Task instructions:
a) Please summarize the court opinion on the Laurel Way permit below in two sentences.
b) Write the next few paragraphs of the court opinion on the Laurel Way permit, picking up after its last sentence.

** Opening Text excerpt block **

Way v. City of Redwood City
Way v. City of Redwood City
Opinion of the Court
*1008Real party in interest Laurel Way Joint Venture (LWJV) appeals from the trial court's order setting aside a planned development permit (PDP) issued by the City of Redwood City (City). LWJV represents 14 sets of owners of 18 undeveloped lots in the City who seek to build up to 16 homes on a street known as Laurel Way. Following the preparation of an environmental impact report (EIR), the City issued the PDP for a planned upgrade to Laurel Way, covering the first phase of a development project referred to as the Laurel Way Development Project (Project). The PDP includes such elements as a cul-de-sac for a fire truck turnaround, a fire hydrant, new streetlights, pedestrian pathways, an open space land dedication, and other civic improvements. It does not include any development on the individual lots. The court set aside the PDP, concluding the City had abused its discretion by failing to evaluate the legal status of the 18 lots under the Subdivision Map Act ( Gov. Code, § 66410 et seq. )
*556Because issues regarding the legal status of the individual lots under the SMA are not ripe for judicial review, we now reverse.
FACTUAL BACKGROUND AND PROCEDURAL HISTORY
The Project site along Laurel Way consists of approximately 4.75 acres. The site is contained in a hillside canyon and is steeply sloped. Laurel Way is currently a private, dead end street that is only partially paved. The Project includes undeveloped properties located along the unpaved end of the street.
The City has divided the Project into two phases. The first phase involves improvements to the Project area, including paving the roadway, installing utilities and sewer connections as well as retaining walls, landscaping, drainage infrastructure, and planting replacement trees. The second phase involves the construction of individual residences on the lots. The second phase is not to commence until the first phase has been completed and approved by the City's community development director. The PDP at issue in this case pertains to the first phase of the Project.
*1009On May 1, 2006, LWJV filed its first application with the City for a PDP. Seven months later, the City commenced review for an EIR.
In February 2010, the City circulated a draft EIR for public review, detailing the Project's potential environmental impacts and proposed mitigation measures.
On August 24, 2010, the City's planning commission certified a final EIR, adopting findings for mitigation measures, including a mitigation monitoring program. The EIR concluded that the Project as then proposed would have no significant environmental impact after mitigation.
On September 9, 2011, LWJV withdrew its original PDP application and submitted a new application, reducing by two the proposed number of residences.

** Closing Text excerpt block **
** Opening Provided material block **

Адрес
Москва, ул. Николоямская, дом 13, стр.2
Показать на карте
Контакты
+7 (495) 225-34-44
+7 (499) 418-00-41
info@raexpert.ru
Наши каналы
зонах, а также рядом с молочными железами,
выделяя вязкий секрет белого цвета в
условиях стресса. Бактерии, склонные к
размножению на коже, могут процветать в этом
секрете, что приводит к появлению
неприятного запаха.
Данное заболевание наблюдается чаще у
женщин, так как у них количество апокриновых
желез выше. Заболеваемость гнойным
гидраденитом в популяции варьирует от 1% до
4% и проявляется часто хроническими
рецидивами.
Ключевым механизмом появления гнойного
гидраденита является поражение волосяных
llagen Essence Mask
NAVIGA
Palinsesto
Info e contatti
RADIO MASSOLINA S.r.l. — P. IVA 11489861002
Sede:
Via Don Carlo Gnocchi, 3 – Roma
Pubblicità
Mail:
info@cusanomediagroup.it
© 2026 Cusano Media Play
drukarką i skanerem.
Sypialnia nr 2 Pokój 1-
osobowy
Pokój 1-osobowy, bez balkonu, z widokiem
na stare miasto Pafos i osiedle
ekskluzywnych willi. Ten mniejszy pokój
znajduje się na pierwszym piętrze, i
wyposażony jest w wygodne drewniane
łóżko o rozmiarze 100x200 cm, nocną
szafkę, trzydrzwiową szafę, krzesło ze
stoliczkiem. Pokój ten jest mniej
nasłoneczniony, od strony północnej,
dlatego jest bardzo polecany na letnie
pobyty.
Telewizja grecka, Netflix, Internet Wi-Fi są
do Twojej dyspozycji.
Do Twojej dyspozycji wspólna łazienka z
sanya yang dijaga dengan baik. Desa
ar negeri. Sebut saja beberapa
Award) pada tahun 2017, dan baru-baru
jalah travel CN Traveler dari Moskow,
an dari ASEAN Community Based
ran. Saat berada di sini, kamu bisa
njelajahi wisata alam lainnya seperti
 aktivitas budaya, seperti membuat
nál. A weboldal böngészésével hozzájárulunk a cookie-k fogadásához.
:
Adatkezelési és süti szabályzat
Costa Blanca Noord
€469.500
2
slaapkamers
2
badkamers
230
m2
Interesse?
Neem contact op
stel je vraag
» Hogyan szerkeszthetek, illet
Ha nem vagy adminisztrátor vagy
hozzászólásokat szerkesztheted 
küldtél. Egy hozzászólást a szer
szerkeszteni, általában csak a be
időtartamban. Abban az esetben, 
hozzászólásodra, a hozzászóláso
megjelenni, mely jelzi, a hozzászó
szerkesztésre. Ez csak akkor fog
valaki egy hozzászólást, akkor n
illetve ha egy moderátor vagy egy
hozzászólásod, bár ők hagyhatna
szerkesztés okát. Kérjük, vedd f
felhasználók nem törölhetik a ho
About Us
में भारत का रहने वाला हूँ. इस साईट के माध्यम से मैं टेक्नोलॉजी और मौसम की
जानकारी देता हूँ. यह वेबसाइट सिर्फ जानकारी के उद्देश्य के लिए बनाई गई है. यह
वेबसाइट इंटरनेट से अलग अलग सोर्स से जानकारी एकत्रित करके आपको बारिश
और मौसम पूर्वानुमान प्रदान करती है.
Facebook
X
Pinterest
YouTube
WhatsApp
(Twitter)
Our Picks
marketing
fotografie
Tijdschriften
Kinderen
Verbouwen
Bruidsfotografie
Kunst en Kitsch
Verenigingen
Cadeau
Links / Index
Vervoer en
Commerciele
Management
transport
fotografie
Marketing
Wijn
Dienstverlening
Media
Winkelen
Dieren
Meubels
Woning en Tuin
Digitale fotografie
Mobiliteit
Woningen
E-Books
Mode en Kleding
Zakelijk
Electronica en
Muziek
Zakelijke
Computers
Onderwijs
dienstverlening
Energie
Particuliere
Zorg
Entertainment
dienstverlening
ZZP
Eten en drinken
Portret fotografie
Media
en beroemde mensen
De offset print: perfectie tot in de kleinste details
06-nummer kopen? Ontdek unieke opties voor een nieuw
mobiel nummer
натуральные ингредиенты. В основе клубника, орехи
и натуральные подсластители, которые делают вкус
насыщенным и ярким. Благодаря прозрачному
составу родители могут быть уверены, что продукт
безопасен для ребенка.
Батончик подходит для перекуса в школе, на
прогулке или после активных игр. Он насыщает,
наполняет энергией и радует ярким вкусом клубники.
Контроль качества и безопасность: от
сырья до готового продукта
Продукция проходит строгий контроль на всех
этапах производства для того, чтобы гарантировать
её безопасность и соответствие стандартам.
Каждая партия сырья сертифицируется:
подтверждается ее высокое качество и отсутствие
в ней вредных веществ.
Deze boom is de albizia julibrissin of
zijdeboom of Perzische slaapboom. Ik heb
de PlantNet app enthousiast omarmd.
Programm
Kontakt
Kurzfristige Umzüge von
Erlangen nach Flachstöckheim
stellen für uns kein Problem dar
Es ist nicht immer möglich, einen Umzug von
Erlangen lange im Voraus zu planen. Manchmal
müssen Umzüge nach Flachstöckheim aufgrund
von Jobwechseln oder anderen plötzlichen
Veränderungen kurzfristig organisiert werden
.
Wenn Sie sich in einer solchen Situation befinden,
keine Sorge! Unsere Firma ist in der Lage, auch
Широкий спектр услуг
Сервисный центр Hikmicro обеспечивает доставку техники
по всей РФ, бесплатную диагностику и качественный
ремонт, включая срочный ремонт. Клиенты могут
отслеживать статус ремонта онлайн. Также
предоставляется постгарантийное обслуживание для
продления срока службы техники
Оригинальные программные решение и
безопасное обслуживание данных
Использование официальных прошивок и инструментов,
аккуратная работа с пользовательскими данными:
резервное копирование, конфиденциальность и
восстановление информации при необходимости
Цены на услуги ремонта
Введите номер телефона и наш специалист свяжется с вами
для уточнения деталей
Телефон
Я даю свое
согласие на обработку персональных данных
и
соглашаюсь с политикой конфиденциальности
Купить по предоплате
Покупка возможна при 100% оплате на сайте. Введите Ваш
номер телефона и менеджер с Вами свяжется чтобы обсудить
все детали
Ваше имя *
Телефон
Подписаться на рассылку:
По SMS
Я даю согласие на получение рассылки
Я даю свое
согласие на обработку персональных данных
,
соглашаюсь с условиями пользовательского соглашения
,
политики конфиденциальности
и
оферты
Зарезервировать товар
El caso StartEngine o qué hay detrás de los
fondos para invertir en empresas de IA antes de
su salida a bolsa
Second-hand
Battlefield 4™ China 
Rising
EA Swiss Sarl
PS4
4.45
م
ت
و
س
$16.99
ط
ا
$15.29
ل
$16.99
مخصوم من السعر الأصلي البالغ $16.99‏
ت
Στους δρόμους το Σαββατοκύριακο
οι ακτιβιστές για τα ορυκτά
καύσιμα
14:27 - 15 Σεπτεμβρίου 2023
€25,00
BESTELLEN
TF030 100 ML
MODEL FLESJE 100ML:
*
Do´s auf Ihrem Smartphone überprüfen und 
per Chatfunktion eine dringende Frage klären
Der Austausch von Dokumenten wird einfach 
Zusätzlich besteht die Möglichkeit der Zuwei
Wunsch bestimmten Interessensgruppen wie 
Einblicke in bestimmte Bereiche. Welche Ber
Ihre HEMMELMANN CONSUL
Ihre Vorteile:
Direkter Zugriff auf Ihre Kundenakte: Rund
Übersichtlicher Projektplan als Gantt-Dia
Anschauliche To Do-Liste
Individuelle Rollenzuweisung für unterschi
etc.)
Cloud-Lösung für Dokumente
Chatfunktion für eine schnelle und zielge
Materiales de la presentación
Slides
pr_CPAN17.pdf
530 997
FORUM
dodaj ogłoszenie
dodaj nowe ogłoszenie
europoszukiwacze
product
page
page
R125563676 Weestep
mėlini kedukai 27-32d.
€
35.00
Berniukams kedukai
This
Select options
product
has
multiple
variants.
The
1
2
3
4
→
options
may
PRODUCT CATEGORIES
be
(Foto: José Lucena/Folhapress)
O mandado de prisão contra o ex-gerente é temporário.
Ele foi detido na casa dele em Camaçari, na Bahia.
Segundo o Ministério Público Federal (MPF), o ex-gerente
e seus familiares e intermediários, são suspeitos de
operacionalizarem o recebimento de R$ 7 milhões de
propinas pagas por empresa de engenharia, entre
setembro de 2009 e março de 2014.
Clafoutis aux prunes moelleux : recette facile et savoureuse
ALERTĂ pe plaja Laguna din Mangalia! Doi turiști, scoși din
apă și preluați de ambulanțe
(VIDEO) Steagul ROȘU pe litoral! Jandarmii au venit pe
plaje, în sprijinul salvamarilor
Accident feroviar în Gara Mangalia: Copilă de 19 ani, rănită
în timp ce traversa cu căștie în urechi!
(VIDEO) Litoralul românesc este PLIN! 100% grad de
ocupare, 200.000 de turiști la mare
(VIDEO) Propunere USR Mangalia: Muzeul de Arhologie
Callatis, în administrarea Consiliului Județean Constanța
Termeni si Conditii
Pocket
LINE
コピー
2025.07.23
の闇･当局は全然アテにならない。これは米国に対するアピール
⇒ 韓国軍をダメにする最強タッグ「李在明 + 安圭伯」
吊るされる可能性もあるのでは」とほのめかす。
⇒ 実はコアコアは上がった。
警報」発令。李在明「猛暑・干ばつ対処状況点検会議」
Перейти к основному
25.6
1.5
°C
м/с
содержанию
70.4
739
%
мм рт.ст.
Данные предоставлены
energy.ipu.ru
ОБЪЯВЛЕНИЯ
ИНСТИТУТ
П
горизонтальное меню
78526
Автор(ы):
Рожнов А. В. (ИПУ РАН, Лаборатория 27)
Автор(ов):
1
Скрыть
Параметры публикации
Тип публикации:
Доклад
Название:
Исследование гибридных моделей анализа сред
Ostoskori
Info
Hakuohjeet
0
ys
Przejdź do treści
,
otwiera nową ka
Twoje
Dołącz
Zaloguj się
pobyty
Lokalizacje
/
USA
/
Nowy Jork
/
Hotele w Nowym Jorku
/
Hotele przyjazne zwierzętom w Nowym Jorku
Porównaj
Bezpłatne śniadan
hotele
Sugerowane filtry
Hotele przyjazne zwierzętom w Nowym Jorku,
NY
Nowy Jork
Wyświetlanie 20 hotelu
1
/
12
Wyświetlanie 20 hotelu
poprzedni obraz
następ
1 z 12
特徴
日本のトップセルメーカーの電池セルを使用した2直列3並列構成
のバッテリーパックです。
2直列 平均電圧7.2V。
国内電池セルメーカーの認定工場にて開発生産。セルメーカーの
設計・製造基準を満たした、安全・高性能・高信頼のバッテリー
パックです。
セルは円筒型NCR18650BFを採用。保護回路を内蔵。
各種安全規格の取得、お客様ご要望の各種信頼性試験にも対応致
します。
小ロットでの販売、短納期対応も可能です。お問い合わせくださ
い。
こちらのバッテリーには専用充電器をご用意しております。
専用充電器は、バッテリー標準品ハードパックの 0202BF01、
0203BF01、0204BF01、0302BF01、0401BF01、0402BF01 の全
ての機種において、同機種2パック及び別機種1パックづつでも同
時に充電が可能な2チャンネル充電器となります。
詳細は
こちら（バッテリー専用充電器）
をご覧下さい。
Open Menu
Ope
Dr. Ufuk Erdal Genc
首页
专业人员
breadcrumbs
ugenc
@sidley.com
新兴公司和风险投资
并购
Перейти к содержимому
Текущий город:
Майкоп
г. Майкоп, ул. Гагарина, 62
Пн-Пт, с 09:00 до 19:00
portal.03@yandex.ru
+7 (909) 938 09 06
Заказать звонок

** Closing Provided material block **

Answers for the tasks:
a) Laurel Way Joint Venture appeals a trial court order that set aside a planned development permit the City of Redwood City issued for the first phase of the Laurel Way Development Project, which covers road and civic improvements but no building on the 18 lots. The trial court found that the City abused its discretion by not evaluating the lots' legal status under the Subdivision Map Act, but the opinion reverses because those issues are not ripe for judicial review.

b)
In March 2013, a revised final EIR was prepared. The EIR was approved by the City's planning commission.
On April 1, 2013, the City's planning commission adopted a resolution approving the PDP. The resolution includes 63 conditions of approval.
On January 13, 2014, the City Council passed a resolution (Resolution) upholding the City planning commission's decision to certify the EIR and modifying the commission's approval of the PDP. The Project as approved contemplates that up to 16 new houses will be built, subject to additional permits, as well as to extensive additional conditions, and requirements.
On February 13, 2014, respondent Save Laurel Way (SLW) filed a petition for writ *557of mandate and a complaint for injunctive relief asserting four causes of action for (1) violation of the City's municipal code and zoning ordinance, *1010(2) violation of the state Planning and Zoning Law (§ 65300 et seq.), (3) violation of the SMA, and (4) violation of CEQA ( Pub. Resources Code, § 21000 et seq. ).
On August 8, 2014, the City filed its answer to the petition and complaint.
On October 24, 2014, a court trial was held, consisting of oral argument based on the administrative record and trial briefs filed by the parties.
On January 23, 2015, the trial court issued a proposed statement of decision.
On February 8 and 9, 2015, petitioners and real parties filed objections to the proposed statement of decision.
On November 20, 2015, the trial court issued the final statement of decision setting aside the PDP and vacating the City's certification of the EIR. Invoking the SMA and recent cases addressing older subdivision maps, the court concluded the City had abused its discretion in approving the Project because "[t]he facts and law do not support a finding that there are 16 legal lots upon which 16 homes can be built, and do not support a finding that the property owners have a vested right to develop each of the 16 alleged lots." LWJV has appealed.
DISCUSSION
Among the arguments advanced on appeal, LWJV contends that the SMA does not require a city to evaluate lot legality before granting development permits or preparing an EIR under CEQA. The contention is persuasive. Because the SMA's provisions were not invoked by the City's action in approving the PDP and the EIR, we conclude the subdivision map issues addressed by the trial court are not ripe for judicial review.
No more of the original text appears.